July 26, 2005

Awara

Awara (Raj Kapoor, 1951)
****

The plot is almost straight from Dickens or Victor Hugo. Raj (director Kapoor) career criminal stands in the dock accused of attempted murder of Judge Raghunath (Prithviraj Kapoor, father of Raj), who believes criminals are born, not made. Raj is defended by Rita, the judge's adopted daughter (Nargis). Raj's defense is his life story. Years earlier, Leela, Raghunath's wife, was captured by Jagga, the bandit. As his revenge on the judge for wrongly sentencing him and setting him on his path of crime, Jagga, after finding out that Leela is pregnant, realizes that the judge will think the child is Jagga's and reject him, whereupon Jagga will complete his revenge by making the child a criminal.
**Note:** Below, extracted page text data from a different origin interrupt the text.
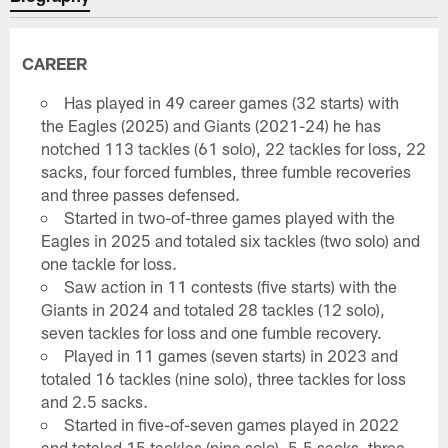
CAREER
Has played in 49 career games (32 starts) with
the Eagles (2025) and Giants (2021-24) he has
notched 113 tackles (61 solo), 22 tackles for loss, 22
sacks, four forced fumbles, three fumble recoveries
and three passes defensed.
Started in two-of-three games played with the
Eagles in 2025 and totaled six tackles (two solo) and
one tackle for loss.
Saw action in 11 contests (five starts) with the
Giants in 2024 and totaled 28 tackles (12 solo),
seven tackles for loss and one fumble recovery.
Played in 11 games (seven starts) in 2023 and
totaled 16 tackles (nine solo), three tackles for loss
and 2.5 sacks.
Started in five-of-seven games played in 2022
and totaled 15 tackles (nine solo), 5.5 sacks, three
That is just the setup. To detail the rest of the plot with its confrontations, coincidences, triumphs, and reversals would be a 19th-century doorstop novel in itself. The rich plot is only one of the many great elements in this movie. Kapoor's direction is equal parts Chaplin (Awara could be translated as tramp), Welles (low angles), neorealism (Raj also seems to be straight out of De Sica), and film noir (a key scene takes place at night on a rain-soaked street), with a dash of Powell and Pressburger (the dream sequence is like a Hindu version of A Matter of Life and Death's heaven, with dancing). The Bollywood film aspires to be a Gesamtkunstwerk that people would actually go see. This one succeeds. Song, dance, architecture, literature, theater, painting. It's all here and it's all excellent.